An ERP would permit early settlements in cases where the essential facts of a violation are evident quickly and a full-scale investigation is not likely to add much, IIROC says in a notice.
The program would allow IIROC “to address wrongdoing more quickly by reducing the time required to complete a case, and encourage firms to take corrective action and compensate clients,” the notice says.
The second approach would enable the SRO to impose fines on both firms and individual reps for relatively minor infractions; the fines would be $2,500 for individuals and $5,000 for firms. This approach would allow IIROC to impose more meaningful sanctions in cases where a warning letter alone isn’t adequate, but a full-scale enforcement action may not be warranted in the current system, the notice says.

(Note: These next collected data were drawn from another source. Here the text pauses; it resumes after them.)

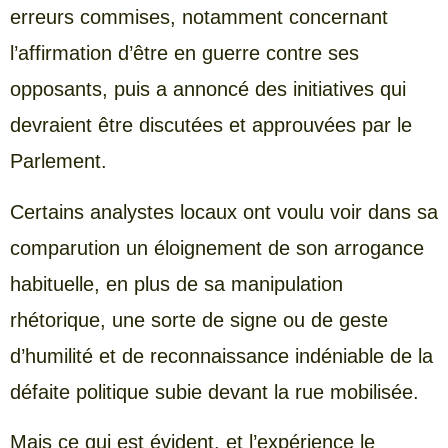
erreurs commises, notamment concernant
l’affirmation d’être en guerre contre ses
opposants, puis a annoncé des initiatives qui
devraient être discutées et approuvées par le
Parlement.
Certains analystes locaux ont voulu voir dans sa
comparution un éloignement de son arrogance
habituelle, en plus de sa manipulation
rhétorique, une sorte de signe ou de geste
d’humilité et de reconnaissance indéniable de la
défaite politique subie devant la rue mobilisée.
Mais ce qui est évident, et l’expérience le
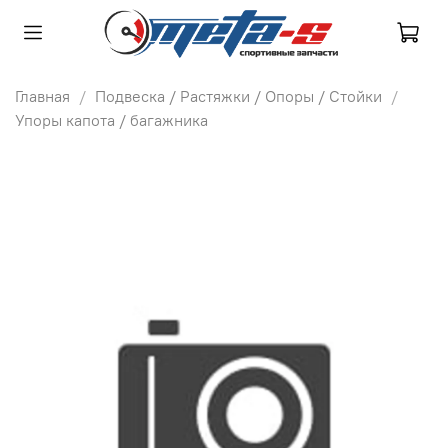
Главная
Подвеска / Растяжки / Опоры / Стойки
Упоры капота / багажника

Additionally, under this program, the regulatory breach would only be publicly reported on an anonymous basis, and it wouldn’t become part of the formal disciplinary record.
Public comment on the two proposals will be open for 90 days, ending May 23.
IIROC will also solicit investor input on the proposals directly through an online survey with a subset of a pool of 10,000 investors.
“IIROC welcomes the opportunity to hear from investors, industry and other stakeholders about the changes we propose to ensure a fair, effective and timely enforcement program,” says Elsa Renzella, senior vice president, registration and enforcement, IIROC, in a statement. “We expect these approaches will provide faster resolution and allow us to focus our resources on more serious cases where there has been harm to investors.”